Подписал ‘’Франциск, Божьей милостью рей Наварры, принц Беарна и Андорры, сеньор Бискайи’’. Вот так вот в полную бочку меда капнул малюсенькую каплю дегтя. До вчерашнего дня титул сеньоры Бискайи принадлежал ей. Но лучше так, чем это дойдет до нее через десятые руки, или же через озлобленных на нас кастильских посольских. В любом случае искажений информации не избежать. Причем искажений не в мою пользу. Так что охапку соломы на месте предполагаемого падения лучше бросить заранее.
Вызвал Микала, отдал ему запечатанное послание и приказал отдать его кастильскому послу для передачи в Мадрид. Заодно передать лично послу кошелек, в котором должно быть ровно пятьсот су. Вергельд за жизнь секретаря кастильского посольства должен быть уплачен по ставке кабальеро. Что хотите? Божий суд проигран, значит, Мамай виновная сторона той первой дуэли, в которой этот секретарь погиб, как бы оно там на самом деле не происходило. Кисмет, как любит говаривать один мне знакомый сарацинский капудан. Заодно передать графу на словах мое восхищение его виртуозным владением рапирой. Польем и ему елея на сердце, не обеднеем.

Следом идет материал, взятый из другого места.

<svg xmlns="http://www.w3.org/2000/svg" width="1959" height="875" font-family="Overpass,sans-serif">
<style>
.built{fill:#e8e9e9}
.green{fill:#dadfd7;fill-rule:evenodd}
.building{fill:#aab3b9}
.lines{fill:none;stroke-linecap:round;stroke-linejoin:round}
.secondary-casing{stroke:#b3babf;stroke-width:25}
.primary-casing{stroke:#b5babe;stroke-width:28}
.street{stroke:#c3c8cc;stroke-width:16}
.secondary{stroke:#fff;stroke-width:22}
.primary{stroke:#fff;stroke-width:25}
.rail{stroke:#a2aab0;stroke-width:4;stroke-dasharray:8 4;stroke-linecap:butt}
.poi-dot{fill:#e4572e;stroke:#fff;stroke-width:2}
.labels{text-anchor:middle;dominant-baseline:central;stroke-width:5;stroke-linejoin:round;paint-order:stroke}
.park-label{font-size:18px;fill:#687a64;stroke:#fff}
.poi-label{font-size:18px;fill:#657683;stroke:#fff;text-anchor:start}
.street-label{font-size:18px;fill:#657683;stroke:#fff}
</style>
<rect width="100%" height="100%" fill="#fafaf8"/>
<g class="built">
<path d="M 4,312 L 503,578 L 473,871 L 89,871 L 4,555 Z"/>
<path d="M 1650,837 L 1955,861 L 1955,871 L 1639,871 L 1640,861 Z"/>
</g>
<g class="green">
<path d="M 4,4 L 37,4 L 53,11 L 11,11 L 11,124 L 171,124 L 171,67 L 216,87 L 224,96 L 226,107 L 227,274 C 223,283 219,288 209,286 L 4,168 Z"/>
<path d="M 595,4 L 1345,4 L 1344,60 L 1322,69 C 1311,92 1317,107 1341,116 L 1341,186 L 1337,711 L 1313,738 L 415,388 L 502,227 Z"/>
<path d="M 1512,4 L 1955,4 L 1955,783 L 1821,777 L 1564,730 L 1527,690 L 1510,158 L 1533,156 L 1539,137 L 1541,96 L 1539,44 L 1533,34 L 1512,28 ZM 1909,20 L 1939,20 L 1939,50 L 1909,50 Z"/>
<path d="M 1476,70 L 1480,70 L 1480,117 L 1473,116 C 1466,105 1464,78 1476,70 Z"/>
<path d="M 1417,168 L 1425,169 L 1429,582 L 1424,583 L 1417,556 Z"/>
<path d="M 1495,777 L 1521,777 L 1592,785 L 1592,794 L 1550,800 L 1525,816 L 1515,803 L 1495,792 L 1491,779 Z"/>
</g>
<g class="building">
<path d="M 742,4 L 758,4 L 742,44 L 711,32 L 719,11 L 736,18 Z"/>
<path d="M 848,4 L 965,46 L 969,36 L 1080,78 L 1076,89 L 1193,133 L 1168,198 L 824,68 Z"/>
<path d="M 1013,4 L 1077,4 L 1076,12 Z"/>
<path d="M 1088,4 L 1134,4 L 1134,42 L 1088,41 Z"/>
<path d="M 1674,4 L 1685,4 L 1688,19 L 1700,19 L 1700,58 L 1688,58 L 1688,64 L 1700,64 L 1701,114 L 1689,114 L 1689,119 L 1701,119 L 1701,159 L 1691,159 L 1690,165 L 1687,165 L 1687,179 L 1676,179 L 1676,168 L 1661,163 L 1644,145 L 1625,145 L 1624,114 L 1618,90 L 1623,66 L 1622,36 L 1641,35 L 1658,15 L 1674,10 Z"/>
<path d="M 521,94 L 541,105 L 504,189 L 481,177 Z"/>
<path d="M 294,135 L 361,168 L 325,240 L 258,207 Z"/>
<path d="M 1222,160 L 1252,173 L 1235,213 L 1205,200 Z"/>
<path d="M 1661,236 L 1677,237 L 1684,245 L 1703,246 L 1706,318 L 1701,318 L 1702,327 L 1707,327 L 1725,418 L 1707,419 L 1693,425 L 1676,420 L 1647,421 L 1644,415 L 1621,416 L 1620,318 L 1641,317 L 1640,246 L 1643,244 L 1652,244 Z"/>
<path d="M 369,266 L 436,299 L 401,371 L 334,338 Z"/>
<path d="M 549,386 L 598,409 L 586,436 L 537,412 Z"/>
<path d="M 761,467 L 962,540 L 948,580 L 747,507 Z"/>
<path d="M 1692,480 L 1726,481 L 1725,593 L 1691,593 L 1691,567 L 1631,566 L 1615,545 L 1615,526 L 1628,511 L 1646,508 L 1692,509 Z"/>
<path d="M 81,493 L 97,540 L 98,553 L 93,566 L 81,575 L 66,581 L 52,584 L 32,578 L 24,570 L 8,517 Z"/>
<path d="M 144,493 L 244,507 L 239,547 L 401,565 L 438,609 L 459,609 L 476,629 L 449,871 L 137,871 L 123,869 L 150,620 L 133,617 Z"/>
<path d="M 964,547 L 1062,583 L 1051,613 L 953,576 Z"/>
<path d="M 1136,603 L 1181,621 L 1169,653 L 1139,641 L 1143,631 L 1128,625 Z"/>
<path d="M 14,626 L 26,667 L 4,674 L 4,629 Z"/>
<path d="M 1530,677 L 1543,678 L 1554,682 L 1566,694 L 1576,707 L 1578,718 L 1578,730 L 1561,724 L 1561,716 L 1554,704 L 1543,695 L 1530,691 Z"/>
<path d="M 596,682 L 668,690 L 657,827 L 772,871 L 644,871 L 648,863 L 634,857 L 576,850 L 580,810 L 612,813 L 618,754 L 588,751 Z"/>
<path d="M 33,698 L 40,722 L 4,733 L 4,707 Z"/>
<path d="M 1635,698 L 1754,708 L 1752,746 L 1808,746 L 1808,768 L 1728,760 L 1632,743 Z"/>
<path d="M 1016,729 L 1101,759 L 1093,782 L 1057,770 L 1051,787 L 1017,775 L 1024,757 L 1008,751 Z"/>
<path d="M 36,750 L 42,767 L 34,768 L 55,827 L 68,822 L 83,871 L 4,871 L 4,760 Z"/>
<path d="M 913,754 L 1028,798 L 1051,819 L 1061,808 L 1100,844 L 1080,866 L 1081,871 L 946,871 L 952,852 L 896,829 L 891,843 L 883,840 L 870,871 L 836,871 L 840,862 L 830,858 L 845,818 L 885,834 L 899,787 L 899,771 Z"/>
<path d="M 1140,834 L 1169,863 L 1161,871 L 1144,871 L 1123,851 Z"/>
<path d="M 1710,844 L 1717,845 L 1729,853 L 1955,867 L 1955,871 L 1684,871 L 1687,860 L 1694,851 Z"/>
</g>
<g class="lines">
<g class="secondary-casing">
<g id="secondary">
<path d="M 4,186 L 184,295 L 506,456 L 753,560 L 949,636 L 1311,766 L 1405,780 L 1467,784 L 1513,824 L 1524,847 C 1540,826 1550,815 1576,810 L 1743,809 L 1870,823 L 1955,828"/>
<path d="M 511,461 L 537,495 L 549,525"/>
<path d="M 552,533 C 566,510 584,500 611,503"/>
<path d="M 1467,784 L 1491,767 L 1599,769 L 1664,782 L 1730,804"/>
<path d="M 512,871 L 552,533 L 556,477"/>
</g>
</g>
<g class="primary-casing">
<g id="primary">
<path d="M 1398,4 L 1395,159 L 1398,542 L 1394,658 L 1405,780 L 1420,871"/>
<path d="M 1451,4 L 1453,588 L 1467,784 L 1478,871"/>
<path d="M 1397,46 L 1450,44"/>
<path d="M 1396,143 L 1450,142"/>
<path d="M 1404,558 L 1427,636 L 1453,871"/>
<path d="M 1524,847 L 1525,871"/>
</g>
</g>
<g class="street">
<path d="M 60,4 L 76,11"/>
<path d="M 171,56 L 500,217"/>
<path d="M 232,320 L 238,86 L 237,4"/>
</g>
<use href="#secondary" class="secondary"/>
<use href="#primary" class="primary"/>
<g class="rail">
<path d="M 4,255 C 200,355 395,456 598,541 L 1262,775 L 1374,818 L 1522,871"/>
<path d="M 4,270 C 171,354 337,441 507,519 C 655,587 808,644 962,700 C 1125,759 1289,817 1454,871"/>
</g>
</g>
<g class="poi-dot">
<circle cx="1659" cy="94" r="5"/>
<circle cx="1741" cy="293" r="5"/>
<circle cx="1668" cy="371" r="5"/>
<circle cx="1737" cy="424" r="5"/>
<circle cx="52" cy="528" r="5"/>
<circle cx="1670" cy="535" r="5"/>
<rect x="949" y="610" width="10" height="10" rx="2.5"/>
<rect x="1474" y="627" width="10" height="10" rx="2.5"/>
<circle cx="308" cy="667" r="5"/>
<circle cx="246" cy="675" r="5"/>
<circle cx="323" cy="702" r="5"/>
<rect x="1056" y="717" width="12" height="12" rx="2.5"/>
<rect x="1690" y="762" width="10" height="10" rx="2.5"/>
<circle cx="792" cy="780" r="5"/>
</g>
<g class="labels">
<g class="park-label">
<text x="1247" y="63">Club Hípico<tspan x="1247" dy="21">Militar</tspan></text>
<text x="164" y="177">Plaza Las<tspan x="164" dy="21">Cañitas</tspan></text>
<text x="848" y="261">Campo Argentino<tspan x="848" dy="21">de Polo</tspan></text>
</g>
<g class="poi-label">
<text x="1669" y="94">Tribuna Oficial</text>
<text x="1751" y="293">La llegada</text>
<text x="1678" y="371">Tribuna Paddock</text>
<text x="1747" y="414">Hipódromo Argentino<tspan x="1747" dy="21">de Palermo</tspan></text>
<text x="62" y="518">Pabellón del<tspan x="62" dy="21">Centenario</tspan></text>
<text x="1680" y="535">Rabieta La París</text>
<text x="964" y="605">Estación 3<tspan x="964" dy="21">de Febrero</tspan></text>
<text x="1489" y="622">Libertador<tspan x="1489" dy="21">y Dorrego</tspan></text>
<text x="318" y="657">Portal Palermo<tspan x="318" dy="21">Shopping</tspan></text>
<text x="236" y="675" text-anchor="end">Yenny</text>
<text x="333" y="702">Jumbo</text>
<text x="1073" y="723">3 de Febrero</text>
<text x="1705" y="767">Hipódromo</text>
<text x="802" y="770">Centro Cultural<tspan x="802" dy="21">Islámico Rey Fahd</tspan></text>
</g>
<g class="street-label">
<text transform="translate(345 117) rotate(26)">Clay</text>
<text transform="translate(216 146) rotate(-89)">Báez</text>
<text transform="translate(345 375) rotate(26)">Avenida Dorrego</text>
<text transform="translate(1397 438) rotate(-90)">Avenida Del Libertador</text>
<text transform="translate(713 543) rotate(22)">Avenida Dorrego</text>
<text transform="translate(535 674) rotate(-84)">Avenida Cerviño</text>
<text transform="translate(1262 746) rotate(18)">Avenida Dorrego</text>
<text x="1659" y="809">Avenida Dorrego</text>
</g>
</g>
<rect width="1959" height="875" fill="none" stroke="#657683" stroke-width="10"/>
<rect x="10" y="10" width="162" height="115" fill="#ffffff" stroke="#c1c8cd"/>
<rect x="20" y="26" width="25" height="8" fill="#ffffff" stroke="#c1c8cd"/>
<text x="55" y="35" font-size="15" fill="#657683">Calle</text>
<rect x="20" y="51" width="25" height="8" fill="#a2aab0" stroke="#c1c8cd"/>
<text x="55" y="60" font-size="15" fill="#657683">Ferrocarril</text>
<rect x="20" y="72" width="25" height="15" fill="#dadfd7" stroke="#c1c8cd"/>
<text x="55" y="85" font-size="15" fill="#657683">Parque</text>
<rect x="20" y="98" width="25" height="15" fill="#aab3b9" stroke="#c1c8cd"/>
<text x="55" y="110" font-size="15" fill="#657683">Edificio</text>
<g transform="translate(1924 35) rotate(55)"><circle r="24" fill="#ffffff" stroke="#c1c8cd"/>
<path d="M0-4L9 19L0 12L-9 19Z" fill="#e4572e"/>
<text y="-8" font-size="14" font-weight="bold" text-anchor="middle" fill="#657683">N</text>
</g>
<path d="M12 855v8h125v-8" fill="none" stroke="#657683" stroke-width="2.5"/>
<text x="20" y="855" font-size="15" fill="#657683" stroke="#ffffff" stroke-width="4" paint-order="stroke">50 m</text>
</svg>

А сам, отослав всех ближников из комнаты, прилег на кровать пострадать от потери близкого мне человека. Ну как близкого? Земляка. На чужбине это много. А так-то мы с ним особой дружбы не водили. Не до Мамая мне было, если честно. Но вот он был рядом со мной как глоток родины. Было с кем хоть накоротке перемолвиться на русском суржике приятным для уха. Теперь все. Микал скорее говорит как лужицкий серб, чем русский человек. С ним мне проще на васконском общаться. Или на хохдойче, если я хочу чтобы окружающие нас не поняли.